Tofacitinib Should Be Avoided During Pregnancy Due to Insufficient Safety Data
Tofacitinib (Xeljanz) should be avoided during pregnancy due to insufficient human safety data and concerning animal studies showing teratogenic effects. 1, 2
Current Recommendations
The 2020 American College of Rheumatology (ACR) guidelines specifically state that no recommendations can be made for tofacitinib use during pregnancy due to lack of data 1. This stands in contrast to other medications for rheumatic diseases where clear recommendations (either for or against use) are provided.
The FDA label for tofacitinib (Xeljanz) highlights several important concerns:
- Limited human pregnancy data (only 11 exposed patients in registry)
- Animal studies showing fetocidal and teratogenic effects at doses 73 times and 6.3 times the maximum recommended human dose, respectively
- Reductions in live litter size, postnatal survival, and pup body weights in animal studies 2
Mechanism of Concern
Tofacitinib is a small molecule Janus kinase (JAK) inhibitor that, due to its small molecular size, is likely to cross the placental barrier throughout pregnancy 3. This is different from larger biologic agents like certolizumab, which have minimal placental transfer, especially in early pregnancy.
Available Evidence on Pregnancy Outcomes
The limited data available comes primarily from cases where pregnancy occurred despite contraception requirements in clinical trials:
In rheumatoid arthritis and psoriasis trials, 47 pregnancies with maternal exposure were reported with outcomes including:
- 25 healthy newborns
- 7 spontaneous abortions
- 8 medical terminations
- 1 case of congenital pulmonary valve stenosis
- 6 cases pending/lost to follow-up 4
In ulcerative colitis studies, 11 cases of maternal exposure were reported with no congenital malformations 5
While these outcomes appear similar to general population rates, the sample size is too small to draw definitive conclusions about safety.
Comparison with Other JAK Inhibitors
Similar concerns exist for other JAK inhibitors. For example, upadacitinib also showed teratogenicity in animal studies, though human pregnancy data (128 cases) showed rates of adverse outcomes comparable to the general population 6.

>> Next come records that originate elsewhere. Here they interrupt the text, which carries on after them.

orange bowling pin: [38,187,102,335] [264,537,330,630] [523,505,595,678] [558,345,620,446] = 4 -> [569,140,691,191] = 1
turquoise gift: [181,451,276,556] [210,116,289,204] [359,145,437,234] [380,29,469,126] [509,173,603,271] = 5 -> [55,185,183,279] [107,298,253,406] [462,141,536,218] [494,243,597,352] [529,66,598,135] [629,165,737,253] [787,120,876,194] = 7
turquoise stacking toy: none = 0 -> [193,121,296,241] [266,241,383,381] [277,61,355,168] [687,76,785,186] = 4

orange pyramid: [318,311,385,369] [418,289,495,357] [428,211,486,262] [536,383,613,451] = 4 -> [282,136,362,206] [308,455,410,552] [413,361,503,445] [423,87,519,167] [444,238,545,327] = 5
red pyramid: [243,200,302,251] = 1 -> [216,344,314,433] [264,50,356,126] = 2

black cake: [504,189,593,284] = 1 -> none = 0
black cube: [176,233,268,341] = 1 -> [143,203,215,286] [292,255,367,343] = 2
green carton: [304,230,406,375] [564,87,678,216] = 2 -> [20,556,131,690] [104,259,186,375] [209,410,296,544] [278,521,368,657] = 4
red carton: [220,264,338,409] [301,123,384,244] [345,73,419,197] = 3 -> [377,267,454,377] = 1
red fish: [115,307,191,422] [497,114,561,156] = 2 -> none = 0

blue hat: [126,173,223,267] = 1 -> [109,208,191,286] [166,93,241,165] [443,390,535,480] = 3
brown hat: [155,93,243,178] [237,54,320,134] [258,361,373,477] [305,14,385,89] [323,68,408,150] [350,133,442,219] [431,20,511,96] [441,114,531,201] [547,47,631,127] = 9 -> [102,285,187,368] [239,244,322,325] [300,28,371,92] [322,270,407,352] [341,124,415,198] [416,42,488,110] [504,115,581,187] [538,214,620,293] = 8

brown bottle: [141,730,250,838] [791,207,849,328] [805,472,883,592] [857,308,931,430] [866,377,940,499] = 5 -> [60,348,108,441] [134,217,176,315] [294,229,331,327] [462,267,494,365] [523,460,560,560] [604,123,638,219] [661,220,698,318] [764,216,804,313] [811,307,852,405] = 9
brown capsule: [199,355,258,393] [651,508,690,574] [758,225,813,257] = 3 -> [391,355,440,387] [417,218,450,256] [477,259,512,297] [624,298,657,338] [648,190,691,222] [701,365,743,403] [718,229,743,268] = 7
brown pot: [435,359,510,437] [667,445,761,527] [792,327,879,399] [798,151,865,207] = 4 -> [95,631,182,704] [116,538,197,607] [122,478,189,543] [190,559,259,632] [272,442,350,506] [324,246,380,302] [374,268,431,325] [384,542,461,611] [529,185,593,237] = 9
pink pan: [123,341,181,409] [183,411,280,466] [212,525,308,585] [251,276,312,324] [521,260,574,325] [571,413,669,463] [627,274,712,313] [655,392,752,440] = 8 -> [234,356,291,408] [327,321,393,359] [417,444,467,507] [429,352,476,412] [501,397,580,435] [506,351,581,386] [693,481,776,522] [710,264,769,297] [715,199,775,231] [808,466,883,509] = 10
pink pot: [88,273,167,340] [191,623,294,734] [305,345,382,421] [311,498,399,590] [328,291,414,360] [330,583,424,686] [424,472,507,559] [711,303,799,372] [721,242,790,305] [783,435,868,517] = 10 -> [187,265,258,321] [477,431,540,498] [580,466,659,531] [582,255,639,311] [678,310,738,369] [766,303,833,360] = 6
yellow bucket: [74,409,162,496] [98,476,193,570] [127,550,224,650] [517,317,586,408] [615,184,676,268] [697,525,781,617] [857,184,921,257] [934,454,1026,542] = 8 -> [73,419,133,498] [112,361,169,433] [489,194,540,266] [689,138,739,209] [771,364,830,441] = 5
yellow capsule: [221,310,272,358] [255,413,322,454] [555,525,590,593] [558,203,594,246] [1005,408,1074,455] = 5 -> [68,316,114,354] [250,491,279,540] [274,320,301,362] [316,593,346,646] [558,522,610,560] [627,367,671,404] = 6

Alternative Treatment Options During Pregnancy
The ACR guidelines provide clear recommendations for several medications that are considered safe during pregnancy:
- Strongly recommended: Hydroxychloroquine, sulfasalazine, azathioprine, colchicine, certolizumab 1
- Conditionally recommended: Cyclosporine, tacrolimus, TNF inhibitors (infliximab, etanercept, adalimumab, golimumab) 1, 7
Management Recommendations
Pre-conception planning:
- Discontinue tofacitinib before attempting conception
- Switch to pregnancy-compatible alternatives
- Achieve disease control before conception
If inadvertent exposure occurs:
- Discontinue tofacitinib immediately
- Pursue counseling regarding potential risks
- Consider switching to pregnancy-compatible alternatives
For paternal exposure:
- Limited data suggests paternal exposure may be less concerning
- 44 cases of paternal exposure reported outcomes similar to general population 4
Conclusion
Given the lack of sufficient human safety data and concerning animal studies showing teratogenic effects, tofacitinib should be avoided during pregnancy. Patients requiring immunomodulatory therapy during pregnancy should be switched to medications with established safety profiles as recommended by the ACR guidelines.
Human Perspective: The impact of active inflammatory disease on pregnancy outcomes must be considered when making treatment decisions. However, with several well-studied alternatives available, the risk-benefit analysis currently favors avoiding tofacitinib during pregnancy until more safety data becomes available.